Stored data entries
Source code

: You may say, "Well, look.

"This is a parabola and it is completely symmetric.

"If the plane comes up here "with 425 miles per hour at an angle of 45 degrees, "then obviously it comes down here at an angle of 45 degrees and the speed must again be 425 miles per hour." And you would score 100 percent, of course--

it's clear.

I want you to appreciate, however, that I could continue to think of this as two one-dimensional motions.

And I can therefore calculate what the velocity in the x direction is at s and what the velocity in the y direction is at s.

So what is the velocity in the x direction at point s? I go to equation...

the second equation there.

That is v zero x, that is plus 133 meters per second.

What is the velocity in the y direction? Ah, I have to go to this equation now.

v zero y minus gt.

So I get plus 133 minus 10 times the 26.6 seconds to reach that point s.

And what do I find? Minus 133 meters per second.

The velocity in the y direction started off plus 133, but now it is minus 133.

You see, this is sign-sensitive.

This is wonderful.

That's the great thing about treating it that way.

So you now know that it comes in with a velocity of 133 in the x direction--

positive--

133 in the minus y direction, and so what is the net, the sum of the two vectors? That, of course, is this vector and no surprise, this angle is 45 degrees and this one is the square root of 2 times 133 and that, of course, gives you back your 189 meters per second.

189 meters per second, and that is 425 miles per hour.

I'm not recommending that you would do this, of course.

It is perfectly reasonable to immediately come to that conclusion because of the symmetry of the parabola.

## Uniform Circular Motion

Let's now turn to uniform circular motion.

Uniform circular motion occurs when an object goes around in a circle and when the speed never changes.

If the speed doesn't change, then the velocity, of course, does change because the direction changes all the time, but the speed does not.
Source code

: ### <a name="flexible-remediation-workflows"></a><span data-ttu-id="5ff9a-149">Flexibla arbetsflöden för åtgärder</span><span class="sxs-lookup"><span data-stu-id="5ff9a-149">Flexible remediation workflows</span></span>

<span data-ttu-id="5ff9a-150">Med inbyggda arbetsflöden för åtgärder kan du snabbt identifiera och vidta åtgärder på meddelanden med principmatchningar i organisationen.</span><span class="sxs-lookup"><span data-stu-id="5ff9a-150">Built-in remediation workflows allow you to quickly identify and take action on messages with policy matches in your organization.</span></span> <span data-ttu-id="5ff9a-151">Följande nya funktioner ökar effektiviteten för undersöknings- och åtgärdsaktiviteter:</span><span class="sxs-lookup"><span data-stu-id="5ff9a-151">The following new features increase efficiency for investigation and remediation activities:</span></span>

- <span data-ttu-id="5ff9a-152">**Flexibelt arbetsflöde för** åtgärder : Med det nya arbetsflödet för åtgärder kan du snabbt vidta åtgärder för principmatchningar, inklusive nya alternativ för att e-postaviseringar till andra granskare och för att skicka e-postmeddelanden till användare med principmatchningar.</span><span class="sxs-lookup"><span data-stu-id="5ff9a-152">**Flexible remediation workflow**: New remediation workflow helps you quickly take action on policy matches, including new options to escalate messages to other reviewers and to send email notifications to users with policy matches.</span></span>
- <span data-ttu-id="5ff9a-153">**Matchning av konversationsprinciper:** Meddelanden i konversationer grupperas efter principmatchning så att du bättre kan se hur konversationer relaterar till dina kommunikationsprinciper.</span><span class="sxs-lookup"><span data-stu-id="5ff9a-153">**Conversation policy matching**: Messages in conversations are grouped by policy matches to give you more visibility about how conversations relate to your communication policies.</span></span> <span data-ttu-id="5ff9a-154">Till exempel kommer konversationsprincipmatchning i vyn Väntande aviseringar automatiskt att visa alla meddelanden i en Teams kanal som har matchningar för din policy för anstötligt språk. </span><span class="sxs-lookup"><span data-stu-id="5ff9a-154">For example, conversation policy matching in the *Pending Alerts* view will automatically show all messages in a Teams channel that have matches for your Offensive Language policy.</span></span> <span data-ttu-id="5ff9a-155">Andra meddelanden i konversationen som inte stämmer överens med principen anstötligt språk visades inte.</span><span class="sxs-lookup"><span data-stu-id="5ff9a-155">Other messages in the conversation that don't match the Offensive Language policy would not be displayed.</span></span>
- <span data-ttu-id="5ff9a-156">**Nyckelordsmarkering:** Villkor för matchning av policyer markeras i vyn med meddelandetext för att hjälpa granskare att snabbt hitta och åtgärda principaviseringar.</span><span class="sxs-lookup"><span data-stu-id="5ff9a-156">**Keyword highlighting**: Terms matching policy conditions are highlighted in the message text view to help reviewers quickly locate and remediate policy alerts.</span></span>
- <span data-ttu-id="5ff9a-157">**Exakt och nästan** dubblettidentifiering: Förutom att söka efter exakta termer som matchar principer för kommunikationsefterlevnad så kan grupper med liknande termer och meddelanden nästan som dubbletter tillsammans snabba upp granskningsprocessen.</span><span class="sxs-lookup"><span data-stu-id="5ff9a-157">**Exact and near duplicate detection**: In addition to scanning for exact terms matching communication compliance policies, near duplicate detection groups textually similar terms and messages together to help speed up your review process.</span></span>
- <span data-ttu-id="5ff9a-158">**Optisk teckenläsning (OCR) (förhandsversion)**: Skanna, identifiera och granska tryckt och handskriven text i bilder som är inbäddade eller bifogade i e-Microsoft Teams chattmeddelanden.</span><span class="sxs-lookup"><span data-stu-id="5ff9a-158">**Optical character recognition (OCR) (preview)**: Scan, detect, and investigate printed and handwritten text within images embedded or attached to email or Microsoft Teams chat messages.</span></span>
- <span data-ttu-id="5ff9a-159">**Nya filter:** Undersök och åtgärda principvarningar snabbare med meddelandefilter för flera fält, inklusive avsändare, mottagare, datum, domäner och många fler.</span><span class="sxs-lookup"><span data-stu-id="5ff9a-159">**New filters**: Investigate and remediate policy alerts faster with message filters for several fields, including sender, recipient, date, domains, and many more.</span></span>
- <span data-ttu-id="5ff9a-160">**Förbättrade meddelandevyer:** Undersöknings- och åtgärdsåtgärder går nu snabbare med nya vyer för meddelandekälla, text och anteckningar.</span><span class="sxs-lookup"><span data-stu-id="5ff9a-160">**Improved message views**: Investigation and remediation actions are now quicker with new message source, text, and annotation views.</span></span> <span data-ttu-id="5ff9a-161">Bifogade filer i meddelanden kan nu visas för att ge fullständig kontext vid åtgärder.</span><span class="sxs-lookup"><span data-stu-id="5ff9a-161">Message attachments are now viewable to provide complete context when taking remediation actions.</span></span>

Task goal: Only the lines above from the line with "your review process.</span></span>" to the line with "and many more.</span></span>", those two lines included, should be reproduced exactly.

Response:
- <span data-ttu-id="5ff9a-157">**Exakt och nästan** dubblettidentifiering: Förutom att söka efter exakta termer som matchar principer för kommunikationsefterlevnad så kan grupper med liknande termer och meddelanden nästan som dubbletter tillsammans snabba upp granskningsprocessen.</span><span class="sxs-lookup"><span data-stu-id="5ff9a-157">**Exact and near duplicate detection**: In addition to scanning for exact terms matching communication compliance policies, near duplicate detection groups textually similar terms and messages together to help speed up your review process.</span></span>
- <span data-ttu-id="5ff9a-158">**Optisk teckenläsning (OCR) (förhandsversion)**: Skanna, identifiera och granska tryckt och handskriven text i bilder som är inbäddade eller bifogade i e-Microsoft Teams chattmeddelanden.</span><span class="sxs-lookup"><span data-stu-id="5ff9a-158">**Optical character recognition (OCR) (preview)**: Scan, detect, and investigate printed and handwritten text within images embedded or attached to email or Microsoft Teams chat messages.</span></span>
- <span data-ttu-id="5ff9a-159">**Nya filter:** Undersök och åtgärda principvarningar snabbare med meddelandefilter för flera fält, inklusive avsändare, mottagare, datum, domäner och många fler.</span><span class="sxs-lookup"><span data-stu-id="5ff9a-159">**New filters**: Investigate and remediate policy alerts faster with message filters for several fields, including sender, recipient, date, domains, and many more.</span></span>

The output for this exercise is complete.